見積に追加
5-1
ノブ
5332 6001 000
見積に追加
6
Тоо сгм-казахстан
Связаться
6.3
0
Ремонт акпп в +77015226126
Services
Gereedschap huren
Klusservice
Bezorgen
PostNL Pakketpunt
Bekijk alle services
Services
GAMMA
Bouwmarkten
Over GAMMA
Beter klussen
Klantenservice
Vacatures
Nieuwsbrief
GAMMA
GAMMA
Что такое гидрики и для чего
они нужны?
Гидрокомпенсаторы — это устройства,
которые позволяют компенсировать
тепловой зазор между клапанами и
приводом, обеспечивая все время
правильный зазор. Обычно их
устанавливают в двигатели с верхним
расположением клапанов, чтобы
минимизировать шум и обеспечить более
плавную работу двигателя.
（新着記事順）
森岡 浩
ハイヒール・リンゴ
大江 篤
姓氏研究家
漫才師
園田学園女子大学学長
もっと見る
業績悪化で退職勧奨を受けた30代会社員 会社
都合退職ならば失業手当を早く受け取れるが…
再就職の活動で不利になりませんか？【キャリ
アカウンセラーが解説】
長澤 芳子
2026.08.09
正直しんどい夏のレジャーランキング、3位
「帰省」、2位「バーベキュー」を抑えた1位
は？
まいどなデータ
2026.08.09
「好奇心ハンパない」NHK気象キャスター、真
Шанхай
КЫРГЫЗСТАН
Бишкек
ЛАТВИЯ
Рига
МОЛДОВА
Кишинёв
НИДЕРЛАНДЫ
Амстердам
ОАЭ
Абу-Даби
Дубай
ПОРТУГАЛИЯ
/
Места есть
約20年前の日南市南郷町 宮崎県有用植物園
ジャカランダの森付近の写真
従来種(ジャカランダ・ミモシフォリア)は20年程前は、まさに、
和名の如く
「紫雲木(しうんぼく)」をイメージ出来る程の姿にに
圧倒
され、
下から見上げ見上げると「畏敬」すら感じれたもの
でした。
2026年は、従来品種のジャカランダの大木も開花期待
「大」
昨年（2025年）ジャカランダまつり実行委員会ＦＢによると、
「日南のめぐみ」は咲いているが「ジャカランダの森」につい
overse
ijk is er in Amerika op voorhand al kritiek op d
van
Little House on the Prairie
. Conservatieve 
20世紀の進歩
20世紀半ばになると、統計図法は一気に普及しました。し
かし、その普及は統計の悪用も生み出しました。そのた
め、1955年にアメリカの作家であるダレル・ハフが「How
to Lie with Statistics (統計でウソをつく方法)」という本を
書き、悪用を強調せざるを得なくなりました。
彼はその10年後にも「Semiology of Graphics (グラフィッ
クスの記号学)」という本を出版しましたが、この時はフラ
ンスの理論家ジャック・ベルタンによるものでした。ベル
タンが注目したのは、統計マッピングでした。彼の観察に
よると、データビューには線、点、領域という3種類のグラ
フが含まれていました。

BRIEF - Write out the lines from the start of the records through the line with "тепловой зазор между клапанами и", exactly as they appear, including both ends.

OUTPUT BELOW -
見積に追加
5-1
ノブ
5332 6001 000
見積に追加
6
Тоо сгм-казахстан
Связаться
6.3
0
Ремонт акпп в +77015226126
Services
Gereedschap huren
Klusservice
Bezorgen
PostNL Pakketpunt
Bekijk alle services
Services
GAMMA
Bouwmarkten
Over GAMMA
Beter klussen
Klantenservice
Vacatures
Nieuwsbrief
GAMMA
GAMMA
Что такое гидрики и для чего
они нужны?
Гидрокомпенсаторы — это устройства,
которые позволяют компенсировать
тепловой зазор между клапанами и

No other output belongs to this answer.